İşte bu soruyu Sayın Şahin’e sorduk. Verilen yanıt, kocaman bir “Hayır” idi.
Oysaki ortada bir evrak mevcut. Evrakta Aksu Belediye Başkan Yardımcısı Yusuf Koçyiğit’in adı geçiyor. Kendi adına hazırlanmış bir kaşe ile imza mevcut. Bu belgeler elimiz de mevcut. Şayet bu evrak sahte ise neden suç duyurusunda bulunulmuyor.

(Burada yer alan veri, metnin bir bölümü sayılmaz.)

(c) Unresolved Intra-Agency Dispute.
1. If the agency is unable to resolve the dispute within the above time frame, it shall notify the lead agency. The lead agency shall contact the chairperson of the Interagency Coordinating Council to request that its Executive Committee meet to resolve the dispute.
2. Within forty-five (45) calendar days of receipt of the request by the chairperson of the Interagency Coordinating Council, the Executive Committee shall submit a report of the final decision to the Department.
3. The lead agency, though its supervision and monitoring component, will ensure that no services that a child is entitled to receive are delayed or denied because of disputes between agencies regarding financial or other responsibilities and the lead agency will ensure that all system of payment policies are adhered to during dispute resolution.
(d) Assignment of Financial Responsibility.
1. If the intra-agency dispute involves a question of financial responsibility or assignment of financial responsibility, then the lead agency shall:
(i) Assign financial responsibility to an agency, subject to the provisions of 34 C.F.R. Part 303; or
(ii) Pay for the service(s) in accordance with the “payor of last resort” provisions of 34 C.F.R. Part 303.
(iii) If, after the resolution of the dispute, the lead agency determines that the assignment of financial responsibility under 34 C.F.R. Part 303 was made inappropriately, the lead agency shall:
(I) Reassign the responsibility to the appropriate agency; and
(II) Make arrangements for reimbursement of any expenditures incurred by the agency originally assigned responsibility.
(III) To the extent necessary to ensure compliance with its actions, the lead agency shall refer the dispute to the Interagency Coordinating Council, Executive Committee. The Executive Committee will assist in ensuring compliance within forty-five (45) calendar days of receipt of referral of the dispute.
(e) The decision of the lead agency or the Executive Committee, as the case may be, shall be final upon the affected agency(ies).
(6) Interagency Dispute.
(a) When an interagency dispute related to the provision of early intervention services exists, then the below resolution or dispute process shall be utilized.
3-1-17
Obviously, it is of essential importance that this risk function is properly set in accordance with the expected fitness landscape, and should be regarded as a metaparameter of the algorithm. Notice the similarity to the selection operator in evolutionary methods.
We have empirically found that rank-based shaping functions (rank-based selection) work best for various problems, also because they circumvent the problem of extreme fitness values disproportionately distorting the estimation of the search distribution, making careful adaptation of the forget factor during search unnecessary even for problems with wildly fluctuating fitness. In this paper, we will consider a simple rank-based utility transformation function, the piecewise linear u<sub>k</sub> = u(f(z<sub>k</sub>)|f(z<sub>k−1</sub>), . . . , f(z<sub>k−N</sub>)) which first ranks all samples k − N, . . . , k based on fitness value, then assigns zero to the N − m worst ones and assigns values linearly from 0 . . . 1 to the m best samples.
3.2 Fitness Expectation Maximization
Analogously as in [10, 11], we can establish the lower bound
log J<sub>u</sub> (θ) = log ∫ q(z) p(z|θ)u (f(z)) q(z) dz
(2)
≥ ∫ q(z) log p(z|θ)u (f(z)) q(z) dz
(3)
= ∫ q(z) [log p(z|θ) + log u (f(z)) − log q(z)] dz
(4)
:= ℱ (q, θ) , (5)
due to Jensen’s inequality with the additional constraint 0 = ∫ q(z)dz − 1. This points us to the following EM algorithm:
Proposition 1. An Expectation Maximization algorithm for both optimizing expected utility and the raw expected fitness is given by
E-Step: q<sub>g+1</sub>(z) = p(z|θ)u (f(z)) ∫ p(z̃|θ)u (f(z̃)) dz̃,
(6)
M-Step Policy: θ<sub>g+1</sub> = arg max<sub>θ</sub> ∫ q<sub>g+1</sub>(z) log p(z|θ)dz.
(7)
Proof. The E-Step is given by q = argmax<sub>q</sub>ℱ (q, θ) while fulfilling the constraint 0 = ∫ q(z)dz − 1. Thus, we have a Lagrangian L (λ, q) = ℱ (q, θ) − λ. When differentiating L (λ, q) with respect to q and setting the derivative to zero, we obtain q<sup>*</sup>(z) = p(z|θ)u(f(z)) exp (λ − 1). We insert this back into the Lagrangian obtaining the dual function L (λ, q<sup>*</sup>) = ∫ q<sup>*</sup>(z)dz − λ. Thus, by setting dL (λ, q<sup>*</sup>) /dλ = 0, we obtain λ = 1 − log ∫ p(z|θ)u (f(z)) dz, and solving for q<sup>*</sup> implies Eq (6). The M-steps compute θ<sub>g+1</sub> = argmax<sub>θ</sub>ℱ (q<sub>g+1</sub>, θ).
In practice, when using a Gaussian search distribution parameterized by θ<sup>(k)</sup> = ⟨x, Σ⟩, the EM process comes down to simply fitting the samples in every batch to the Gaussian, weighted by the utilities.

“Evrak sahtedir” denilerek, geçiştirmeyle bu ciddi iddiaların altından kalkılmaz. Ortada devletin bir birimi olan Belediye’nin ve bir bürokratın adı kullanılarak, sahte evrak düzenlenmişse, amir olmasından dolayı Başkan Halil Şahin ile konunun muhatabı Başkan Yardımcısı Yusuf Koçyiğit, oluşturulacak kötü algıyı ortadan kaldırma adına ivedilikle suç duyurusunda bulunmalı. Aksi halde bu iddiaların doğruluğunun göstergesi olacaktır.
Ayrıca buradan Aksu Belediye Başkan Yardımcısı Yusuf Koçyiğit’e de bir çift söz söylemek isterim. “Senin adın kullanılmadığı halde, eski başkan İsa Yıldırım’ın ortaya attığı bir iddiayı üzerine alınarak, beni telefonla arayıp tehditkâr söylemlerde bulundun. 85 yaşındaki anneme küfür ettin. -İlk okul çocuğu bile bu haberi okursa, ben olduğunu anlar dedin. Maden bu evrak sahte ise, o halde bu sefer evrakta senin adın, kaşe ve imzan açık ve aleni bir şekilde görülüyor. Yani Başkan Halil Şahin’in deyimiyle, birileri seni karalama adına kumpas kurmaya çalışıyor. Hadi o zaman suç duyurusunda bulun, senin yüreğini ve erkekliğini takdir edelim. Ha bu arada eğer bize bir görev düşerse, bu sahtekârlığın ve kumpasın çözülmesi için, bilgi ve belge anlamında her türlü desteği vermeye hazırız. İddiaların muhatabı ile Ankara’dan bize ulaştırılan belgeleri, sırf adınıza leke gelmesin diye mahkeme de delil olarak vermeye hazırız”
Aksi halde bu durum kamuoyu vicdanında hep bir yolsuzluk belgesi olarak kalacaktır. Bunu çözecek ve aydınlığa kavuşturacak olanda Yüce Türk Yargısının saygıdeğer Cumhuriyet Savcıları olacaktır. Çünkü ortaya atılan iddialar çok vahim.
Sözleşmenin 34’üncü maddesinde; İş bu yapım sözleşmesi K.İ.K’na tabi olmayıp, 34 madde ve 15 sayfadan ibaret olup taraflarca mutabık kalınarak imzalanmıştır” ibaresi kullanılmaktadır. Bu maddeden de anlaşıldığı gibi, gerçekleşen herhangi bir ihale yok.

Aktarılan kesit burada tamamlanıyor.